• **Aim**:
Reproduce the entire listing below line for line, changing nothing.

[Stored items from a collection]
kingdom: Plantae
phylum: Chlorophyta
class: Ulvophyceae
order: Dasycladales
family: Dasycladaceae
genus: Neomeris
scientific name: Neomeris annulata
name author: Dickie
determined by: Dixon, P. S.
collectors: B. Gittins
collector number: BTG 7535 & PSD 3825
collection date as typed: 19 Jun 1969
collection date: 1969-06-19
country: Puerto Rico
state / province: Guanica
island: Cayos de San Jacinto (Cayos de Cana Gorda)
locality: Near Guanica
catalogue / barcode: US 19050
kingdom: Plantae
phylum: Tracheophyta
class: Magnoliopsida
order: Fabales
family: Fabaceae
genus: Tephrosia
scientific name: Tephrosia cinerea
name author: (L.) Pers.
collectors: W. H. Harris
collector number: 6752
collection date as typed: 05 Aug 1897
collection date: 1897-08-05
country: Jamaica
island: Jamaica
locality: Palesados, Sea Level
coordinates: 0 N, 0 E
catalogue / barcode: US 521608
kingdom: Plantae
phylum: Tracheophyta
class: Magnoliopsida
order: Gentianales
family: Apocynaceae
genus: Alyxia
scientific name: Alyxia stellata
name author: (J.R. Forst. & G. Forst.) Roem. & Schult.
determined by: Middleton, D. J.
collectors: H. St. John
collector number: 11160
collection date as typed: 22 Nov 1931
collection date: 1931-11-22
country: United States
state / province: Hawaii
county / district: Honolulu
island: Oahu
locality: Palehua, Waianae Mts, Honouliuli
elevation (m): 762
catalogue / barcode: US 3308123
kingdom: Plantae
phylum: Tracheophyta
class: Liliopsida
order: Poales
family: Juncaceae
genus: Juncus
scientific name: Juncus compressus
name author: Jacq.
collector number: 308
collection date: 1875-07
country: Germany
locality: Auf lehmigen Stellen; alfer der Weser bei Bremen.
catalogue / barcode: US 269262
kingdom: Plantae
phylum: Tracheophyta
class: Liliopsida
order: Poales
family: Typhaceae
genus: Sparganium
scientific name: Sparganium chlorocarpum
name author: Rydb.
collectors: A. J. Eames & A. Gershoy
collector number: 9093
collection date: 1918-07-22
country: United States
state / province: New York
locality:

• **Task result**:
kingdom: Plantae
phylum: Chlorophyta
class: Ulvophyceae
order: Dasycladales
family: Dasycladaceae
genus: Neomeris
scientific name: Neomeris annulata
name author: Dickie
determined by: Dixon, P. S.
collectors: B. Gittins
collector number: BTG 7535 & PSD 3825
collection date as typed: 19 Jun 1969
collection date: 1969-06-19
country: Puerto Rico
state / province: Guanica
island: Cayos de San Jacinto (Cayos de Cana Gorda)
locality: Near Guanica
catalogue / barcode: US 19050
kingdom: Plantae
phylum: Tracheophyta
class: Magnoliopsida
order: Fabales
family: Fabaceae
genus: Tephrosia
scientific name: Tephrosia cinerea
name author: (L.) Pers.
collectors: W. H. Harris
collector number: 6752
collection date as typed: 05 Aug 1897
collection date: 1897-08-05
country: Jamaica
island: Jamaica
locality: Palesados, Sea Level
coordinates: 0 N, 0 E
catalogue / barcode: US 521608
kingdom: Plantae
phylum: Tracheophyta
class: Magnoliopsida
order: Gentianales
family: Apocynaceae
genus: Alyxia
scientific name: Alyxia stellata
name author: (J.R. Forst. & G. Forst.) Roem. & Schult.
determined by: Middleton, D. J.
collectors: H. St. John
collector number: 11160
collection date as typed: 22 Nov 1931
collection date: 1931-11-22
country: United States
state / province: Hawaii
county / district: Honolulu
island: Oahu
locality: Palehua, Waianae Mts, Honouliuli
elevation (m): 762
catalogue / barcode: US 3308123
kingdom: Plantae
phylum: Tracheophyta
class: Liliopsida
order: Poales
family: Juncaceae
genus: Juncus
scientific name: Juncus compressus
name author: Jacq.
collector number: 308
collection date: 1875-07
country: Germany
locality: Auf lehmigen Stellen; alfer der Weser bei Bremen.
catalogue / barcode: US 269262
kingdom: Plantae
phylum: Tracheophyta
class: Liliopsida
order: Poales
family: Typhaceae
genus: Sparganium
scientific name: Sparganium chlorocarpum
name author: Rydb.
collectors: A. J. Eames & A. Gershoy
collector number: 9093
collection date: 1918-07-22
country: United States
state / province: New York
locality:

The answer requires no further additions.